* Exercise goal *
Show every line of the data that includes the word "documentclass".

[Dataset entries]
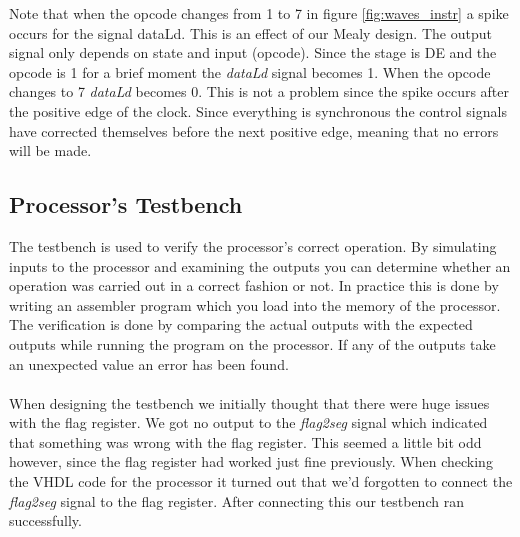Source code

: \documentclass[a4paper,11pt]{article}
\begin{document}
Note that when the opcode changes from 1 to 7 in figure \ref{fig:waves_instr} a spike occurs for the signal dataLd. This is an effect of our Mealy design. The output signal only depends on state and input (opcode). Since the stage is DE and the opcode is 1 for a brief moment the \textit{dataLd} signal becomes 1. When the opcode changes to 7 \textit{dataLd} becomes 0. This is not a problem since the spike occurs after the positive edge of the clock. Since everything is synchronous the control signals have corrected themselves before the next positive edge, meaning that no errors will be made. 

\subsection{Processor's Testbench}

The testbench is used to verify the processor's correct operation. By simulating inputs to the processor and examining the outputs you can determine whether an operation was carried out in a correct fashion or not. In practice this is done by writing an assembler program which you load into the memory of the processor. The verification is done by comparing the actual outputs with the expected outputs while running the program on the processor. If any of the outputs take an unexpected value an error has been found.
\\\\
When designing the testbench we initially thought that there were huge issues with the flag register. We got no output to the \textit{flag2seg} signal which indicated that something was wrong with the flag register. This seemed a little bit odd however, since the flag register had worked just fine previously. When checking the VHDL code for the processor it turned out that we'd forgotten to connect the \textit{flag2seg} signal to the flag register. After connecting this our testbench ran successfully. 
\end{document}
---
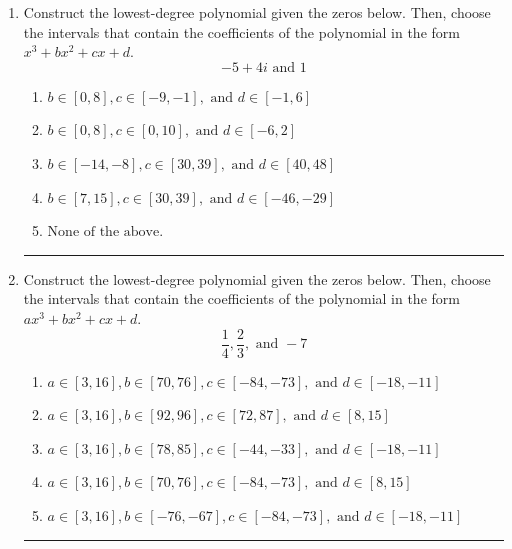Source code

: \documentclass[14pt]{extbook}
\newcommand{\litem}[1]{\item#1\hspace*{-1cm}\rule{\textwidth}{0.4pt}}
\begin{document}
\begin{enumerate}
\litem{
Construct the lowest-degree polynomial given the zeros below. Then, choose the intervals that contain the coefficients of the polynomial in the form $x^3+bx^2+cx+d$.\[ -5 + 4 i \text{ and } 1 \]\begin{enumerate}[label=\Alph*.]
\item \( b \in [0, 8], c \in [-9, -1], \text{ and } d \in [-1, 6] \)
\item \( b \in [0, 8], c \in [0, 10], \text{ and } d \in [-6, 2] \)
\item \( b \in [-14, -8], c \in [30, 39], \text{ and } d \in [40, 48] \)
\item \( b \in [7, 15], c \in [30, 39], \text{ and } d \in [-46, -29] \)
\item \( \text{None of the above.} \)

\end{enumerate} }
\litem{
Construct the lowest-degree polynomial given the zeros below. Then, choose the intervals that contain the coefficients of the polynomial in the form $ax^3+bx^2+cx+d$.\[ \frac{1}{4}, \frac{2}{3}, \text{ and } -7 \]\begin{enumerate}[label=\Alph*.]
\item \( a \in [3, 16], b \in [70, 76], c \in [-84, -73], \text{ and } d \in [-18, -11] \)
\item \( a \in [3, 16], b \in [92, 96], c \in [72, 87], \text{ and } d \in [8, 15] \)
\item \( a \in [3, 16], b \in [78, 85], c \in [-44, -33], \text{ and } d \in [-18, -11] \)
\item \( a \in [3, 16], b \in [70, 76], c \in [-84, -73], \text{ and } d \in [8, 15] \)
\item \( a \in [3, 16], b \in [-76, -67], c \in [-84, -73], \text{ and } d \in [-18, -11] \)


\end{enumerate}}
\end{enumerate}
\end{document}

* Response below *
: \documentclass[a4paper,11pt]{article}
: \documentclass[14pt]{extbook}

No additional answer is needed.